WWW-The newest season of NBC’s “The Apprentice” doesn’t debut until next week, but we’ve already made our pick for Donald Trump’s next flunky.
Meet Alla Wartenberg, whose network bio describes her as a 31-year-old Russian expat who has made millions running a chain of Las Vegas spas. Left off Alla’s online c.v. is her work at the Palomino Club, a Sin City strip joint where the female talent works topless and bottomless.
Wartenberg (nee Kosova) once hustled $40 lap dances under the pseudonym Ecstasy (just “X” to her friends). It was during her Palomino days that Wartenberg developed a “pretty platonic relationship” with a regular named Robert Acremant, a California businessman who would pay her between $500-1500 (and sometimes more) for an evening’s worth of dances and company in the private Lipstick Lounge.
She occasionally would have dinner with Acremant, who once gave her a pair of diamond earrings and also provided Wartenberg with about $500 to gamble. It was this courtship of Wartenberg, investigators would later contend, that drove a desperate Acremant–who needed money to spend on his favorite Vegas stripper–to plot the 1995 robbery of two Oregon women. That attempted heist ended with Acremant killing the duo. He also murdered Scott George, a California friend, in a second botched 1995 robbery bid.
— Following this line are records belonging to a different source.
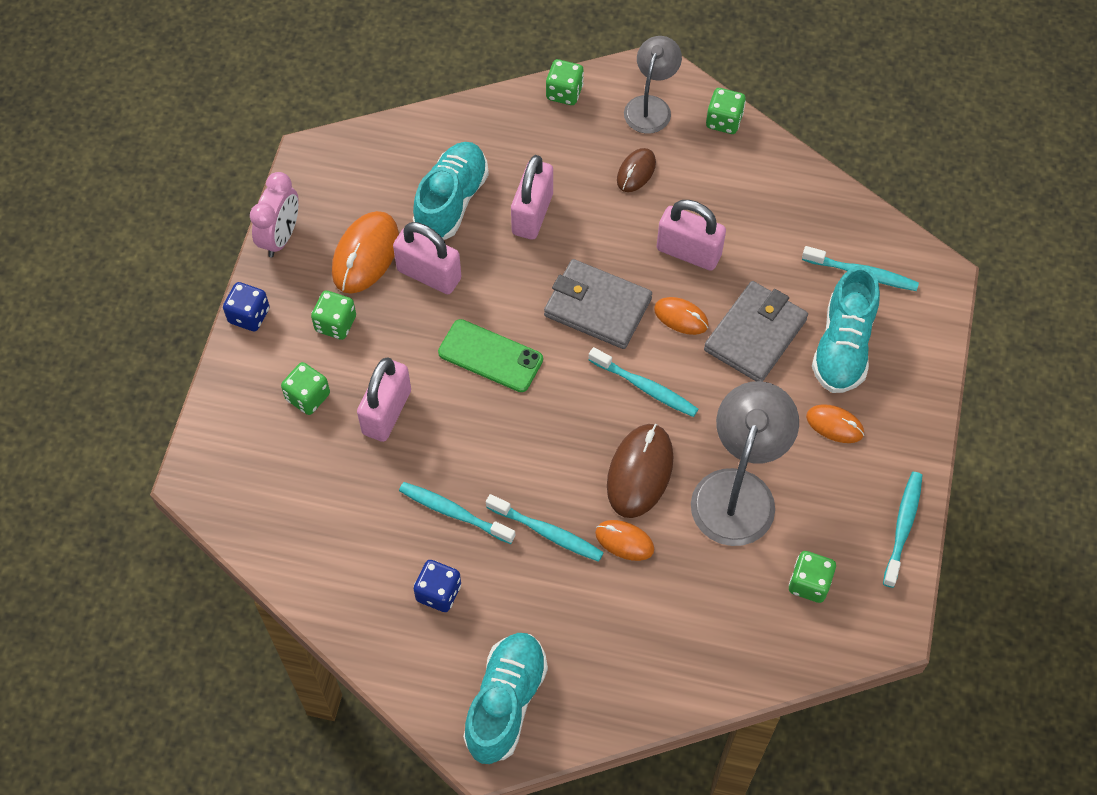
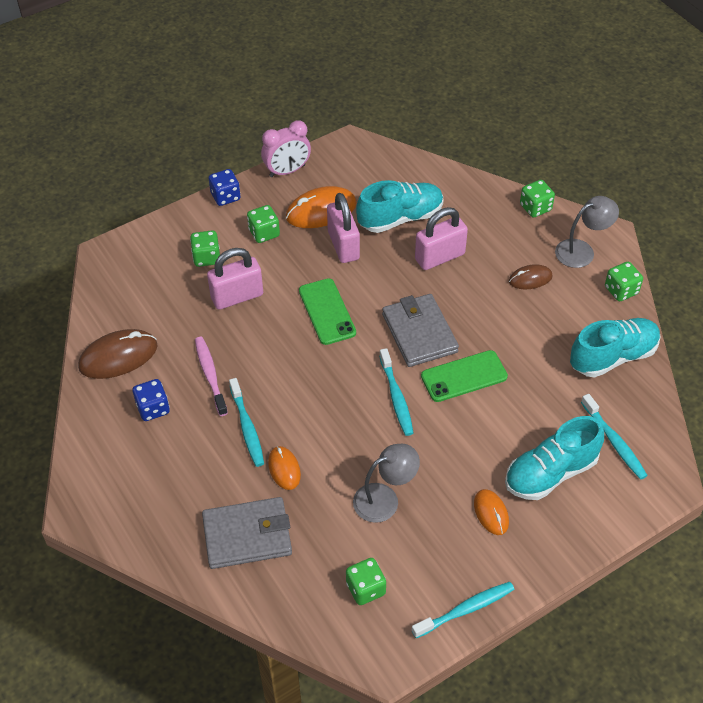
camera: 45 degrees right, 10 degrees down
turquoise toothbrush [399,482,515,544] -> pink toothbrush [195,337,228,416]
turquoise shoe [463,633,548,764] -> turquoise shoe moved to [570,318,661,378]
brown mouse [607,424,674,518] -> brown mouse moved to [78,329,158,379]
orange mouse [654,297,709,335] -> green phone [421,350,508,402]
pink padlock [657,200,726,271] -> none
grey lamp [691,381,799,546] -> grey lamp [353,444,420,523], size x0.63
grey wallet [704,281,808,382] -> grey wallet moved to [202,497,292,569]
Convicted in the slayings, Acremant has been sentenced to death in both California and Oregon, where he is currently imprisoned. According to investigators, Acremant considered Wartenberg his girlfriend, while she saw him as nothing more than a cash machine, a pleasant mark with whom she shared her phone number, but no intimacies. According to Wartenberg, during Acremant’s last Vegas visit, in December 1995, he pulled a handgun and stun gun on her as they were parked in a car.
As she testified in August 2002 at Acremant’s trial for the George killing, he was “panicking and freaking out, telling me that he, you know, he was very upset with me because I never loved him. I just used him for money.” Wartenberg escaped unscathed, though she told jurors she was left “emotionally injured and scarred for life” by Acremant, who “led me to believe that he was either in the mob or…one of those big business guys, FBI, I don’t know.”